### Material provided ###
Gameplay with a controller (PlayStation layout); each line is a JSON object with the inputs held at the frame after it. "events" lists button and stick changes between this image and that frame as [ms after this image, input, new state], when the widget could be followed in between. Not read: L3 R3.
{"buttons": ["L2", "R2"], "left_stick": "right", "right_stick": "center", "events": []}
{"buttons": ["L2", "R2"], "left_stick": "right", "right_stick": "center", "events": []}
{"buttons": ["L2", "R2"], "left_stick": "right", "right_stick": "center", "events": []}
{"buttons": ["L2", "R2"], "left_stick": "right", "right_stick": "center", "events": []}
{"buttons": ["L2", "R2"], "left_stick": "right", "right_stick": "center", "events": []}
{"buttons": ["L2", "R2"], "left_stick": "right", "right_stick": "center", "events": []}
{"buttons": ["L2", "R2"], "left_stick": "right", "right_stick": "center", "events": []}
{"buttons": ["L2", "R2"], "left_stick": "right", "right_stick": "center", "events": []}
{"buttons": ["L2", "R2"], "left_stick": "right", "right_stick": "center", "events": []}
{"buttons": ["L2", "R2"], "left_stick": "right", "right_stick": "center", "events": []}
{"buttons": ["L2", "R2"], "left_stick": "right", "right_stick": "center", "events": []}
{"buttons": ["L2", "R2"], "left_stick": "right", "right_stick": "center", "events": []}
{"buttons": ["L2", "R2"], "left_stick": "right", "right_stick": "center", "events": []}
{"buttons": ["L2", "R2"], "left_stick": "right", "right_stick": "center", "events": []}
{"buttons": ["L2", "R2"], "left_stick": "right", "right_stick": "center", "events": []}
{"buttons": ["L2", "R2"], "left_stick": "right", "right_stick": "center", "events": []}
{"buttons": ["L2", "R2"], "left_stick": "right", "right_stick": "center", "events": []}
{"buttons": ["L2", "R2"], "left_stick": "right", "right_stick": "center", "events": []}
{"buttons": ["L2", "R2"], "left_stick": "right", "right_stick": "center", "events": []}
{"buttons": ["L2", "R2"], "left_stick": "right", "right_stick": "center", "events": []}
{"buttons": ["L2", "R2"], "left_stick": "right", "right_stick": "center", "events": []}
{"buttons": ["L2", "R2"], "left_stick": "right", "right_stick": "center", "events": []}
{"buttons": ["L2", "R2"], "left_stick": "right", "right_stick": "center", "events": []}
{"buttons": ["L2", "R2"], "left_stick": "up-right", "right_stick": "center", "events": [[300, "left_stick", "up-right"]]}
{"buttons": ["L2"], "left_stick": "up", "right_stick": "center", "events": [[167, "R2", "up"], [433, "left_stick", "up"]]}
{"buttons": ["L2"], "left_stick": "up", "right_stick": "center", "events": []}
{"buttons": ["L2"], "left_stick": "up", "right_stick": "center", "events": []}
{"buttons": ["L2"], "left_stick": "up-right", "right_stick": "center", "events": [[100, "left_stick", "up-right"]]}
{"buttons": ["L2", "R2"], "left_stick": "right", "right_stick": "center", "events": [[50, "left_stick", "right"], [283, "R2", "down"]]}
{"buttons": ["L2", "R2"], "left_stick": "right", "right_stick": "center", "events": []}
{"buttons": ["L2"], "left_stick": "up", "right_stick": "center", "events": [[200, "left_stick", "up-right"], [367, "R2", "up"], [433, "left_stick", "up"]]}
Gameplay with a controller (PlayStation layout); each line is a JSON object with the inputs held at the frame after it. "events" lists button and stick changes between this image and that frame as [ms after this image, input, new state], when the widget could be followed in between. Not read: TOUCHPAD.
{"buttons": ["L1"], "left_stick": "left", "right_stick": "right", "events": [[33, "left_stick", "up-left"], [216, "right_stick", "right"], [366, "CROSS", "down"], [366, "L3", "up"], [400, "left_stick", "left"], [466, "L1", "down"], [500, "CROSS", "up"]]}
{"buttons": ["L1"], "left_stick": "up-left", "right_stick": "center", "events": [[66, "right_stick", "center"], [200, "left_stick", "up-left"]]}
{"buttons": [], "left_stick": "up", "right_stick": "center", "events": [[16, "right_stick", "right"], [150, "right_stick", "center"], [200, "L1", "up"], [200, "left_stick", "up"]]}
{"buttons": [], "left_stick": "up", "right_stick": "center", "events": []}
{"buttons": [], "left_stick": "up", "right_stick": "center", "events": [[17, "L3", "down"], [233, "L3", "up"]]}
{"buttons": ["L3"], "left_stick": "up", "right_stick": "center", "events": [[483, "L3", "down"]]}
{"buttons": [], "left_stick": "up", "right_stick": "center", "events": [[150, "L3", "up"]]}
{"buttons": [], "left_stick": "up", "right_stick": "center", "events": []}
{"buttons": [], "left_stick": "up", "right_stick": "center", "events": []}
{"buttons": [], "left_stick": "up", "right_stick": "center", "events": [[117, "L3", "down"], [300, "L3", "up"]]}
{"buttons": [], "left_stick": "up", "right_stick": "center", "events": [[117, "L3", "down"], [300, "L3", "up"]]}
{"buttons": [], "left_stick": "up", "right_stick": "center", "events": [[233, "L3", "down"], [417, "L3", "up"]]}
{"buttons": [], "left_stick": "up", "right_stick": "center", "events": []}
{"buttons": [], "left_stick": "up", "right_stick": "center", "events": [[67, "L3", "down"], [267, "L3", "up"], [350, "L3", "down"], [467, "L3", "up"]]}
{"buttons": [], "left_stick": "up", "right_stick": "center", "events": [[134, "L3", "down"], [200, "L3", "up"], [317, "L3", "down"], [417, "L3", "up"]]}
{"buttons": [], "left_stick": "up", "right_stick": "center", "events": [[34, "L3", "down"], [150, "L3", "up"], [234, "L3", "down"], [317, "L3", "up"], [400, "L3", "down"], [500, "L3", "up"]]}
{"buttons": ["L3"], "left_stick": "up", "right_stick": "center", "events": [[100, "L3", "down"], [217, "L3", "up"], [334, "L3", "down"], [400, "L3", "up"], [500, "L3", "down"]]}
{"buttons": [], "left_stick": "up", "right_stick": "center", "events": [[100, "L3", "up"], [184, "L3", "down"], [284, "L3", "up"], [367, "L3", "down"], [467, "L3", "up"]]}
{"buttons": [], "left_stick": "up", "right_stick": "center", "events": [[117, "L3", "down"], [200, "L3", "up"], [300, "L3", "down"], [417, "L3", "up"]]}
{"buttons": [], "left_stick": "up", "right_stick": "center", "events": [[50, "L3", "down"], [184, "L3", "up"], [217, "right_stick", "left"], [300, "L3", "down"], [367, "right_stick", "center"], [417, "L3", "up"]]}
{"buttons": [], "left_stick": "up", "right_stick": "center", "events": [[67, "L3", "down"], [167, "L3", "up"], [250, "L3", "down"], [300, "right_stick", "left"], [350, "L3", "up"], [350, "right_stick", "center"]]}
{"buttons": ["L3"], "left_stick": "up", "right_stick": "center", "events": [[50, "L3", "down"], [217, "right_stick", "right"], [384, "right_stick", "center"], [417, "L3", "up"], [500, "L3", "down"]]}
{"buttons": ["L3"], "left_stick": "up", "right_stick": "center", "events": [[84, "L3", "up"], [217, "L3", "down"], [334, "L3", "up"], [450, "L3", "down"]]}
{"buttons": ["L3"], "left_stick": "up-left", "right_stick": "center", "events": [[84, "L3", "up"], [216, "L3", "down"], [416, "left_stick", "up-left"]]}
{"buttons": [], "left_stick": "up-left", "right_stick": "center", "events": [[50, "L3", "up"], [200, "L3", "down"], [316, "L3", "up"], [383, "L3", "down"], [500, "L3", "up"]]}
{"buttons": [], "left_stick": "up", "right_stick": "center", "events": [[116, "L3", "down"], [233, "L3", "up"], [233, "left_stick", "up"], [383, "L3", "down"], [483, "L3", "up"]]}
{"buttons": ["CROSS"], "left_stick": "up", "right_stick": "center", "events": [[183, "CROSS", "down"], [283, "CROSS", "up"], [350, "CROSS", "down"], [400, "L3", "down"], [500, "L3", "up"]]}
###
_Instructions to follow_
Go through the entries above and count the lines holding the word "state"; write nothing but the number.

_Answer space_
2